The legacy of one house in Hong Kong haunts a woman in Vancouver, British Columbia, and her teenage daughter.
In 1938, when kidnappers steal 13-year-old Gigi off the street in Hong Kong and lock her inside Nam Koo Terrace, she finds that the ghosts of several young women—a daughter, a mistress, and a maid—already haunt the halls. The palatial estate turned brothel is a prison for the living and the dead. Decades later, in Vancouver, Gigi’s great-granddaughter Alice begins losing time. A single mother of two who owns and operates her own cloth-diaper business, Alice has a lot of irons in the fire. She turns to alcohol to self-medicate, a symptom even her bartender situationship, Jas, notices. Maybe, she thinks, the booze is why she can’t remember packing orders for shipping, or completing her neglected housework, or telling Jas she’s ready to take things to the next level the way he wants. Unbeknownst to Alice, her 14-year-old daughter, Luna, who has always suffered from night terrors, is having dreams of Nam Koo Terrace.
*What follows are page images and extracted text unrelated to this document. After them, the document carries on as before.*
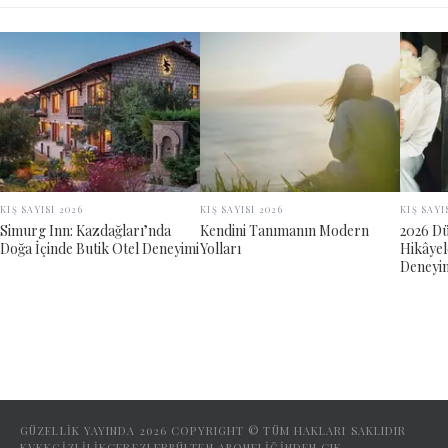
KIŞ SAYISI 2026
KIŞ SAYISI 2026
KIŞ SAYI
Simurg Inn: Kazdağları’nda
Kendini Tanımanın Modern
2026 Dü
Doğa İçinde Butik Otel Deneyimi
Yolları
Hikâyel
Deneyi
GÜZELLİK YAYINDA
2026
COPYRIGHT © TÜM HAKLARI SAKLIDIR
KVKK
GIZLILIK
ÇEREZLER
BÜLTEN ABONELIĞINDEN ÇIK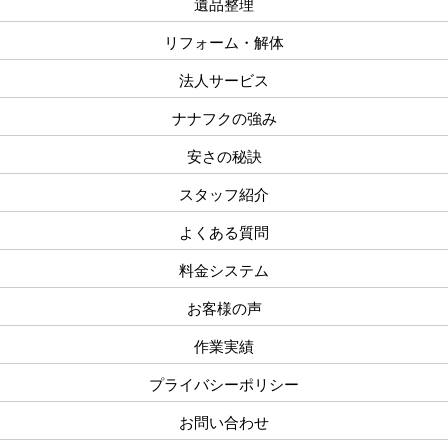
遺品整理
リフォーム・解体
法人サービス
ナナフクの強み
安さの秘訣
スタッフ紹介
よくある質問
料金システム
お客様の声
作業実績
プライバシーポリシー
お問い合わせ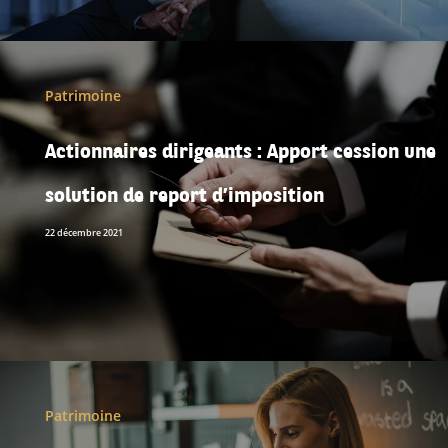
Patrimoine
Actionnaires dirigeants : Apport cession une
solution de report d’imposition
22 décembre 2021
Patrimoine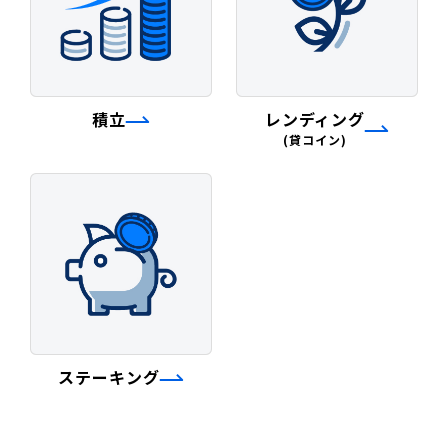
積立
レンディング
(貸コイン)
ステーキング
Meanwhile, Luna’s former nanny, Pinky, who still lives downstairs, notices a change in Alice—a change that could mean a monster from Pinky’s past has finally caught up to her. Lee’s novel is a claustrophobic tale told on an epic scale. Sections detailing the realities of Gigi’s life as a comfort woman are handled gracefully, without being either lurid or vague. Alice’s mother and grandmother step in as point-of-view characters late in the novel, completing the chain of women whose lives the ghosts of Nam Koo Terrace forever altered. Each woman’s story is as captivating—and each character as rounded—as the next. Lee has written a genuinely frightening story of rape, abuse, and neglect.
A bold story of intergenerational trauma that creates spooky scares out of real-life atrocities.